> _Texto fornecido_:
=======
Uma análise jurídica
sobre o "processo dos Távora"
Francisco Carlos Távora
de Albuquerque Caixeta *
No ano de 1758, o rei português D. José I foi vítima de um atentado
dentro de seu próprio país. A partir daí, sob a acusação da prática dos crimes
de Traição e Lesa-Majestade, procedeu-se uma perseguição a membros de algumas
das principais famílias da nobreza de Portugal, especialmente o Duque de Aveiro
e o Marquês de Távora. Tal perseguição culminou num julgamento de cunho
político repleto de irregularidades jurídicas e numa execução bárbara com
requintes de crueldade que entrou para a história como "O Processo
dos Távora".
"O Processo dos Távora", igualmente cognominado de "O
Caso dos Távoras" é um episódio histórico muito famoso em Portugal,
mas que permanece até os presentes dias cercado de lacunas e pontos obscuros
tanto do ponto de vista fático quanto jurídico.
Como se trata de um acontecimento praticamente desconhecido no Brasil e
pelo fato de aqui serem residentes e domiciliados vários descendentes das
famílias envolvidas nessa tragédia, pareceu-me oportuno escrever a respeito do
tema.
A história remonta o ano de 1750, quando El-Rei Nosso Senhor de Portugal,
D. João V (tratamento conferido aos reis da época) nomeou D. Francisco de Assis
(o Marquês de Távora), para o cargo de Vice-Rei da Índia. Assim, em março
daquele ano o Marquês de Távora partiu para a Índia com o intuito de
representar a Coroa Portuguesa naquele país, acompanhado de sua esposa D.
Leonor Tomásia de Távora [01] (a Marquesa de Távora) e seus filhos
Luís Bernardo (o Marquês-novo) e José Maria, deixando em Portugal suas duas
filhas casadas e a esposa de Luís Bernardo, Teresa de Távora e Lorena (a
Marquesa-nova).
Enquanto D. Francisco de Assis estava em Goa, na Índia, o rei D. João V
faleceu, assumindo o trono o até então príncipe D. José (agora El-Rei D.José
I).
Ao regressarem a Portugal, após quatro anos de bem sucedido governo de D.
Francisco de Assis na Índia, os Marqueses de Távora foram informados por amigos
e parentes que a esposa de Luís Bernardo de Távora, D. Teresa de Távora
[02] havia se tornado a amante preferida do rei D. José I, e que esse
relacionamento amoroso adulterino já era de conhecimento público. Indignada com
a situação, D. Leonor passou a pleitear a anulação canônica do casamento de seu
filho Luís Bernardo e exigiu que o mesmo não mais convivesse maritalmente com
D. Teresa.
A posição radical adotada pela Marquesa de Távora em relação ao casamento
do filho mais velho, aborreceu extremamente o rei D. José I, o qual mandou seu
principal ministro Sebastião José de Carvalho e Melo, tentar convencer os
Marqueses de Távora de que D. Teresa deveria retomar a vida conjugal normal com
o marido Luís Bernardo de Távora. Contudo, os Marqueses se mostraram
irredutíveis. Posteriormente, o próprio rei D. José I solicitou pessoalmente a
D. Francisco de Assis que fosse relevado o "suposto affair" de
D. Teresa com aquele regente em troca de favores e títulos no governo, mas D.
=======
> _Material de origem_:
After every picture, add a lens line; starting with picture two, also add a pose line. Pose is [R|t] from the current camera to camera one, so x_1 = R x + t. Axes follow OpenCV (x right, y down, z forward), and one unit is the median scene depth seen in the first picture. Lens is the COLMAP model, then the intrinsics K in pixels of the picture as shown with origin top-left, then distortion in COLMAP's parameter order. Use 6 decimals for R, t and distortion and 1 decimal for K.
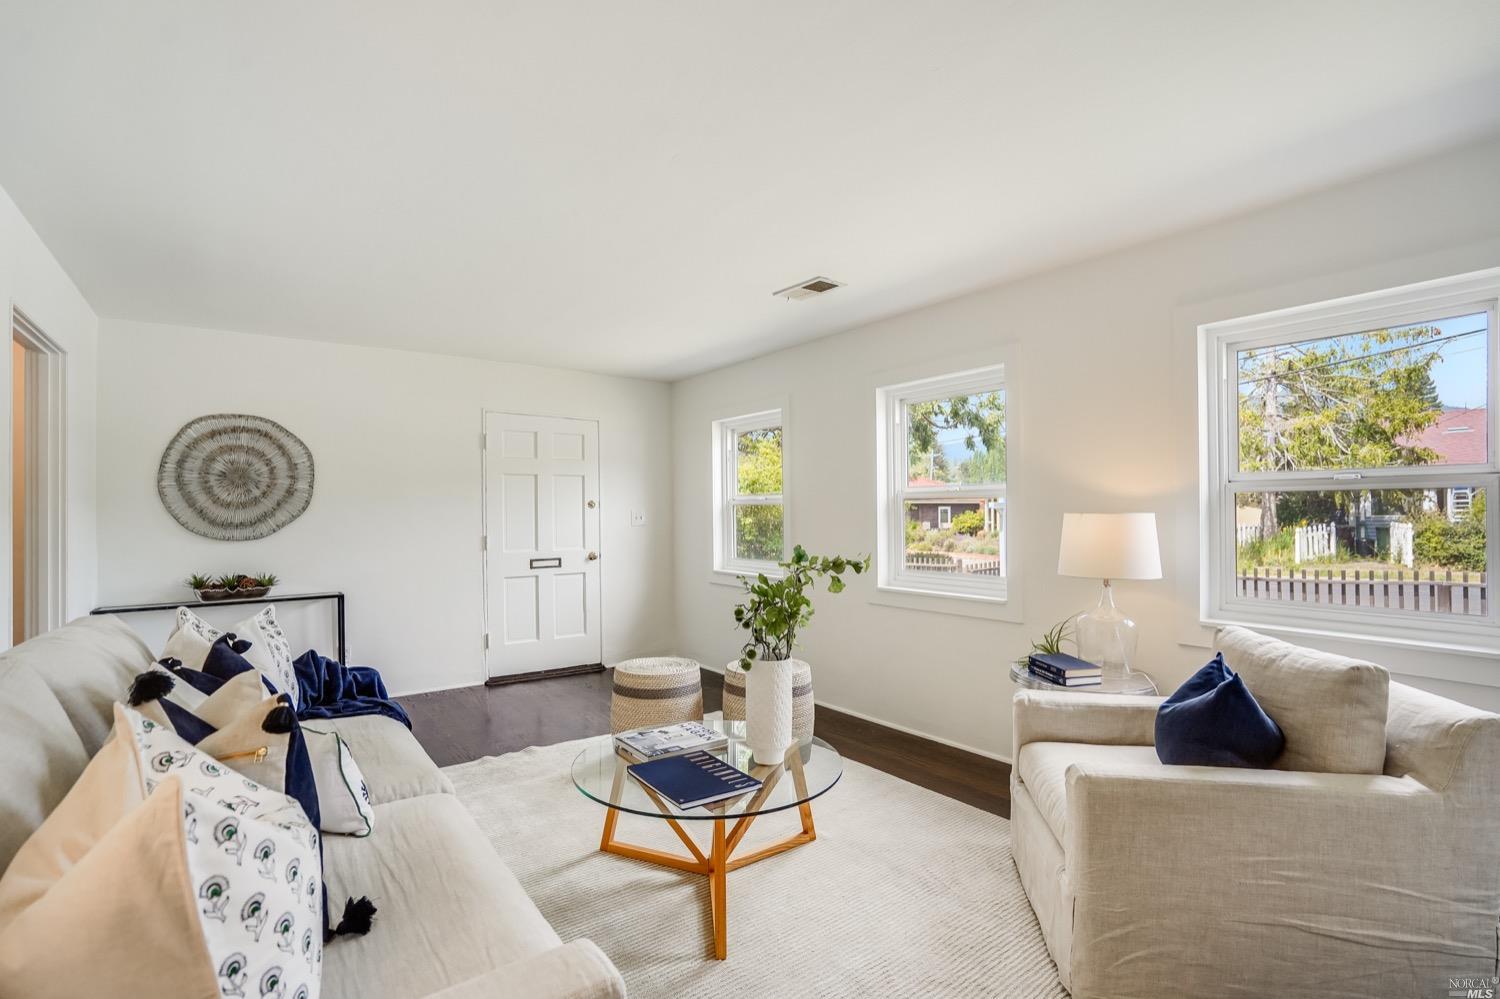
=======
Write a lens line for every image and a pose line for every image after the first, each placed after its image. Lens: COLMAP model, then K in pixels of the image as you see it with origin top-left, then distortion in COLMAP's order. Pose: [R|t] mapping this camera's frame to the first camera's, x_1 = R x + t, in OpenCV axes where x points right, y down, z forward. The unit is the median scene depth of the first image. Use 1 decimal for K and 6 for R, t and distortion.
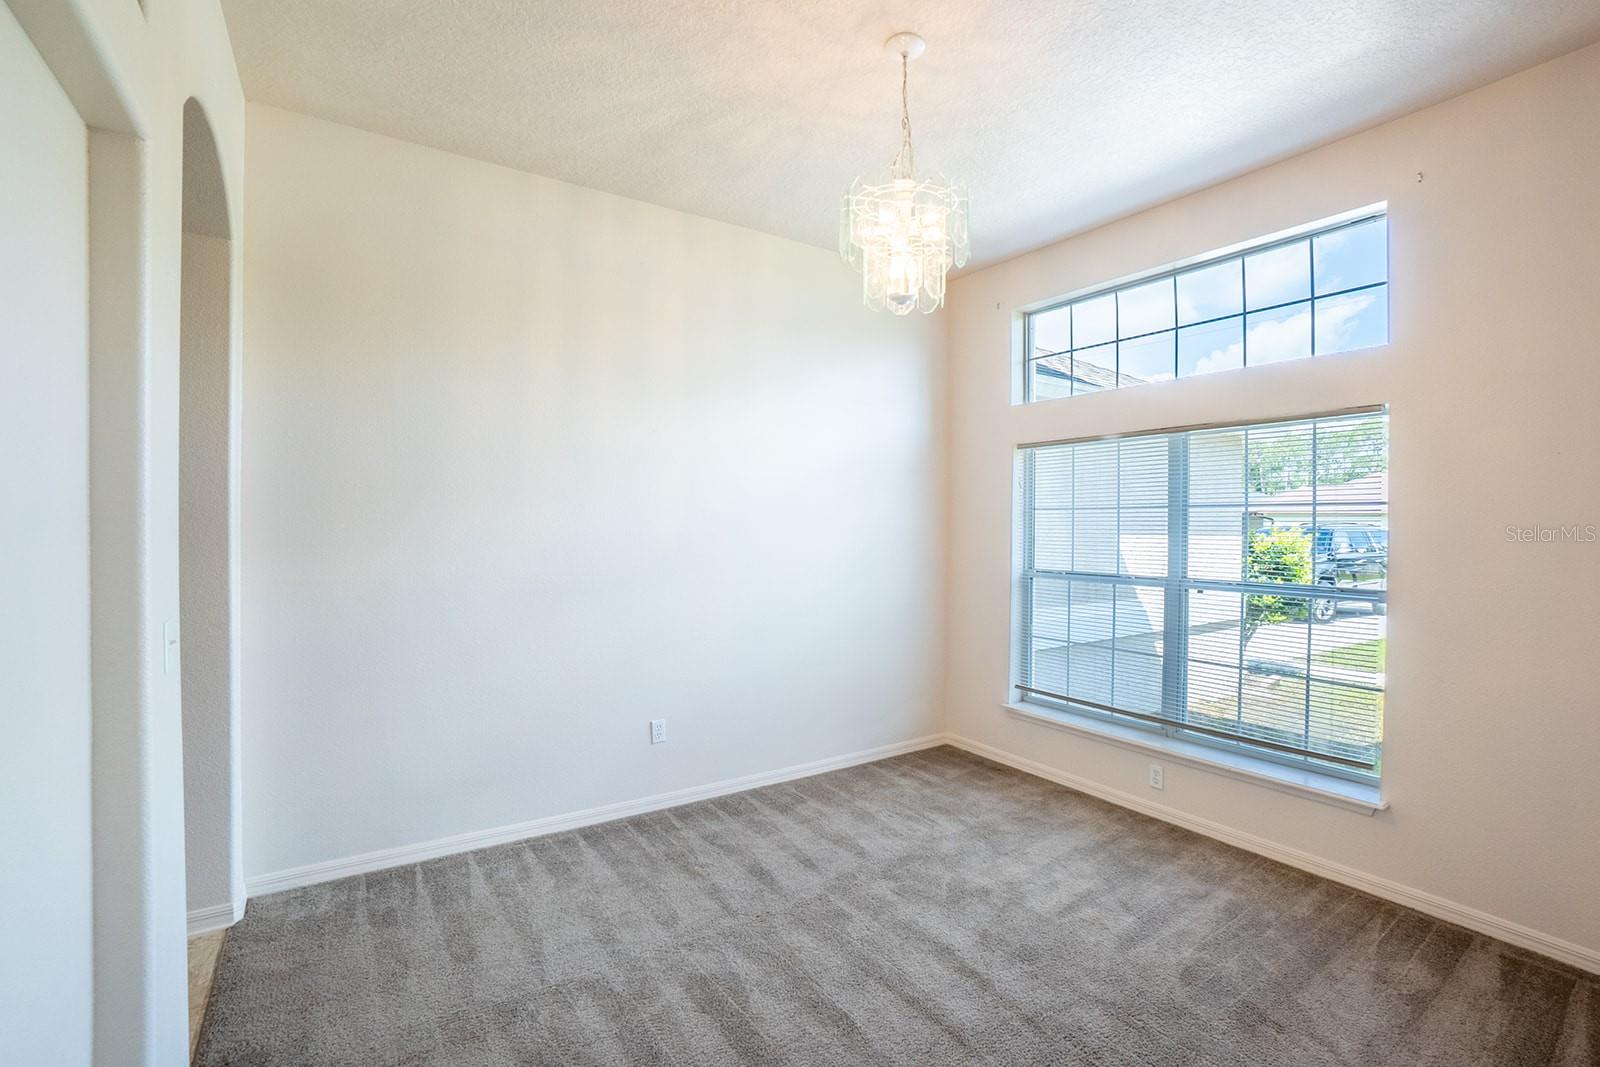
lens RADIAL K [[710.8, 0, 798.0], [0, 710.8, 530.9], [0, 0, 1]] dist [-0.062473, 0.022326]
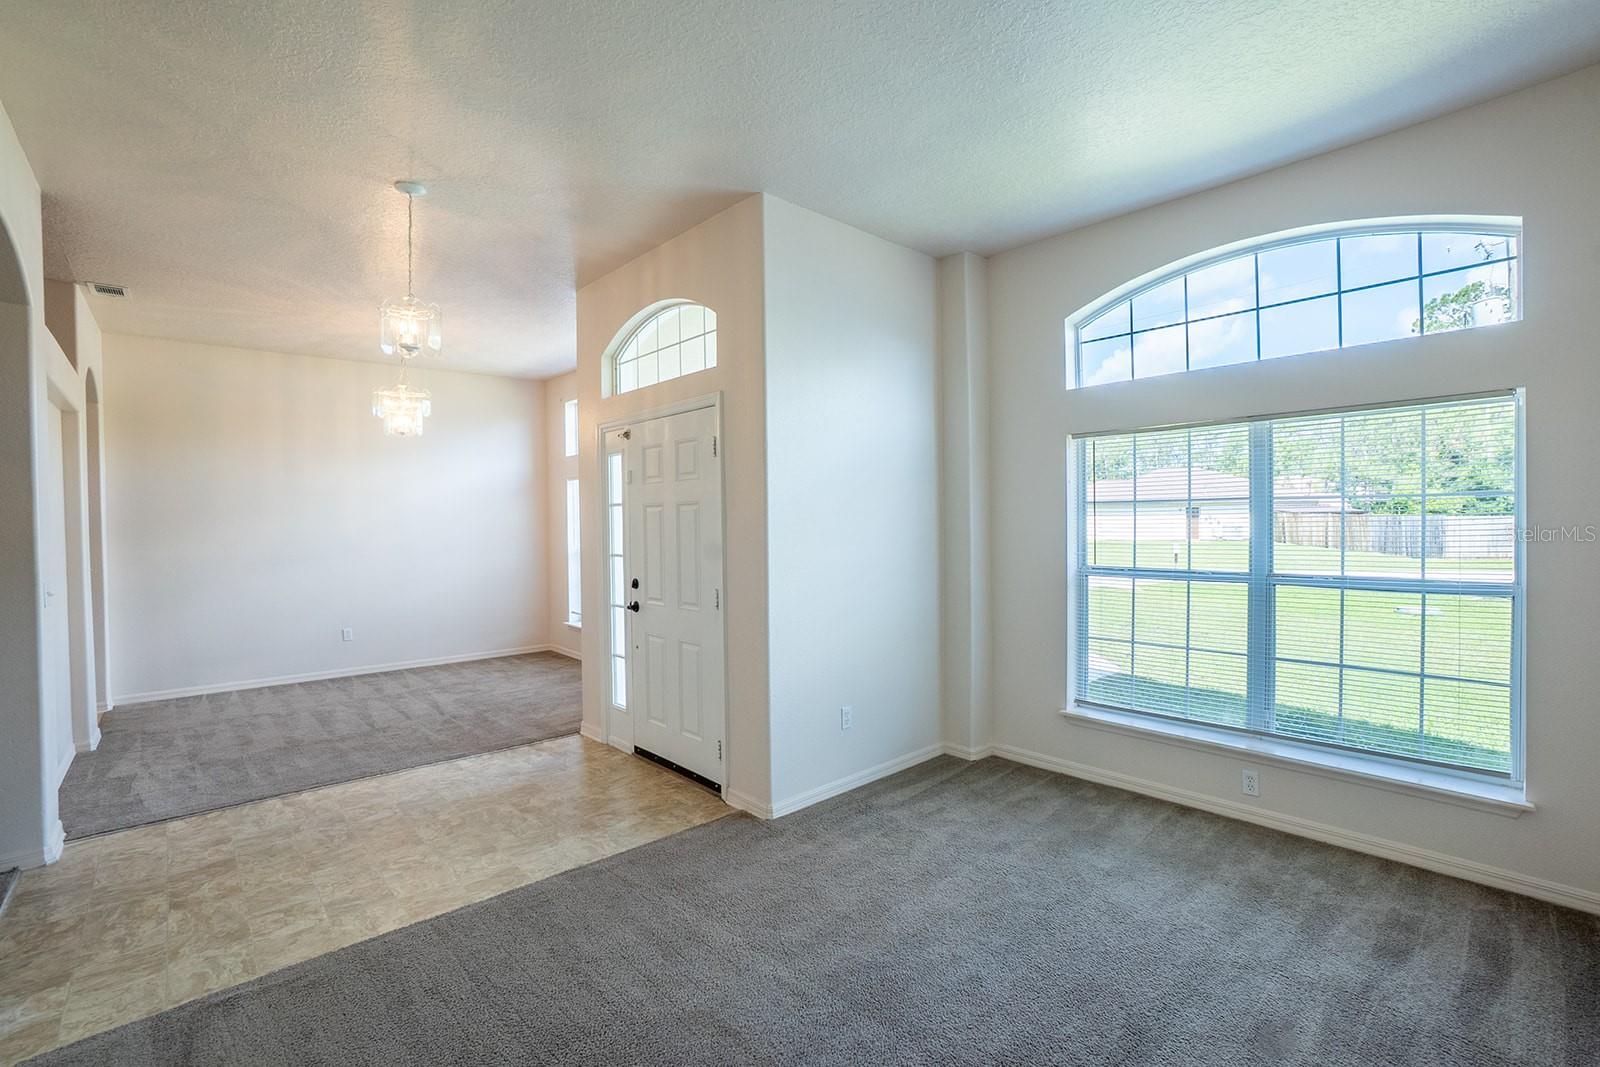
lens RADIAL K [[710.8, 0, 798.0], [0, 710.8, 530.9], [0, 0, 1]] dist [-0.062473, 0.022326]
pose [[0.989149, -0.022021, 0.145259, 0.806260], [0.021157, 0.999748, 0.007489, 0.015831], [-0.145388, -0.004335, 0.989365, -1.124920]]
=======
> _Tarefa A_: Duplique tudo o que vai de "A história remonta" até "Marquesa-nova)." no texto sobre o processo dos Távora.
> _Tarefa B_: Retome o texto sobre o processo dos Távora e continue-o a partir do ponto em que ele termina.

> _Resultado A_:
A história remonta o ano de 1750, quando El-Rei Nosso Senhor de Portugal,
D. João V (tratamento conferido aos reis da época) nomeou D. Francisco de Assis
(o Marquês de Távora), para o cargo de Vice-Rei da Índia. Assim, em março
daquele ano o Marquês de Távora partiu para a Índia com o intuito de
representar a Coroa Portuguesa naquele país, acompanhado de sua esposa D.
Leonor Tomásia de Távora [01] (a Marquesa de Távora) e seus filhos
Luís Bernardo (o Marquês-novo) e José Maria, deixando em Portugal suas duas
filhas casadas e a esposa de Luís Bernardo, Teresa de Távora e Lorena (a
Marquesa-nova).

> _Resultado B_:
Francisco de Assis recusou a proposta do rei, irritando-o mais profundamente
ainda.
Pouco tempo depois, em 1º de novembro de 1755, dia de feriado religioso
católico português denominado "Dia de Todos os Santos", a cidade de
Lisboa (capital do Império Português) sofreu um terrível terremoto que destruiu
casas, igrejas, edifícios e palácios, e que foi sentido inclusive em outras
cidades do Reino. Não se tratou de mais um dos tantos abalos sísmicos a que os
europeus estavam acostumados, mas sim o pior da história do velho continente já
registrado. Além do terremoto, Lisboa foi inundada por um grande maremoto e
depois ficou ardendo em chamas durante seis dias.
Os membros do clero de Portugal encararam essa catástrofe natural como
uma revolta de Deus em relação aos amores adulterinos do rei D. José I e de sua
política de governo, da qual era figura fundamental o ministro Carvalho e Melo.
Um dos sacerdotes mais exaltados foi o padre Gabriel Malagrida, o qual chegou a
escrever um manifesto intitulado "Juízo da Verdadeira Causa do
Terremoto" descrevendo o cataclismo como punição divina aos pecados dos
governantes do país e profetizando novos desastres se os culpados continuassem
a agir daquela forma; o que provocou a ira do rei e do ministro Carvalho e
Melo.
É imperioso mencionar que o rei D. José I não gostava de governar e
delegava a maioria de seus poderes, principalmente para o seu ministro de
confiança Sebastião José de Carvalho e Melo (o qual futuramente foi nomeado
Marquês de Pombal [03]). Desse modo, determinados membros da nobreza
começaram a se incomodar com o fato de uma pessoa considerada de origem
inferior a deles deter cada vez mais poder prestígio e importância no Reino.
Foram nessas circunstâncias que se esboçou um movimento palaciano
contestatório, encabeçado pelo desembargador Costa Freire, com o fulcro de
derrubar o governo e substituí-lo por outro, a ser constituído por alguns
membros da nobreza portuguesa.
Posto isso, em 03 de setembro de 1758, deu-se o incidente que mudou a
história. Nessa noite, o rei D. José I saiu secretamente para uma breve visita
a sua amante predileta, D. Teresa de Távora. Tanto era secreto esse encontro
que alguns dias antes o rei havia decretado luto oficial no país em virtude da
morte de sua irmã Maria Bárbara, ex-rainha da Espanha; fato esse que impedia as
saídas dos membros da Família Real do Paço que habitavam em Belém, depois do
terremoto em Lisboa. Desse modo, o rei não se serviu da carruagem nem da
escolta reais.
Ao retornar do encontro com a Marquesa-nova, o monarca tomou a estrada de
volta ao Paço, quando por volta das onze e meia da noite, homens encapuzados
abriram fogo de clavina e pistola sobre a carruagem que transportava o
soberano, ferindo-o no ombro e braço direitos, bem como nas costas. Contudo, o
cocheiro conseguiu escapar levando o rei até a casa do Marquês de Angeja
[04], na Junqueira, onde permaneceu até o amanhecer, quando regressou ao
Paço numa carruagem real e escoltado por um corpo de Dragões.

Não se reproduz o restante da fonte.